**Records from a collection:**

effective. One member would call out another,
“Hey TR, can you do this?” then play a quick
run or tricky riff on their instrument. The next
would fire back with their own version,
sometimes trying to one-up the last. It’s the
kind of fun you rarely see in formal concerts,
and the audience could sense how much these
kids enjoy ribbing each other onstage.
---
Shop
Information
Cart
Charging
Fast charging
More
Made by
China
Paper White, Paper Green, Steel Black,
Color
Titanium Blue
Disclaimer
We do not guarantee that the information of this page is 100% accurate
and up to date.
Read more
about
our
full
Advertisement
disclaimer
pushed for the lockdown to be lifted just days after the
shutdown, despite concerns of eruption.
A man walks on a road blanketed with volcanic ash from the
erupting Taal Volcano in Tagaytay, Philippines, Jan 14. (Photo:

**Task to complete:** Repeat the lines starting at the one containing "effective. One member" and ending at the one containing "kind of fun".

**Output of the exercise:**
effective. One member would call out another,
“Hey TR, can you do this?” then play a quick
run or tricky riff on their instrument. The next
would fire back with their own version,
sometimes trying to one-up the last. It’s the
kind of fun you rarely see in formal concerts,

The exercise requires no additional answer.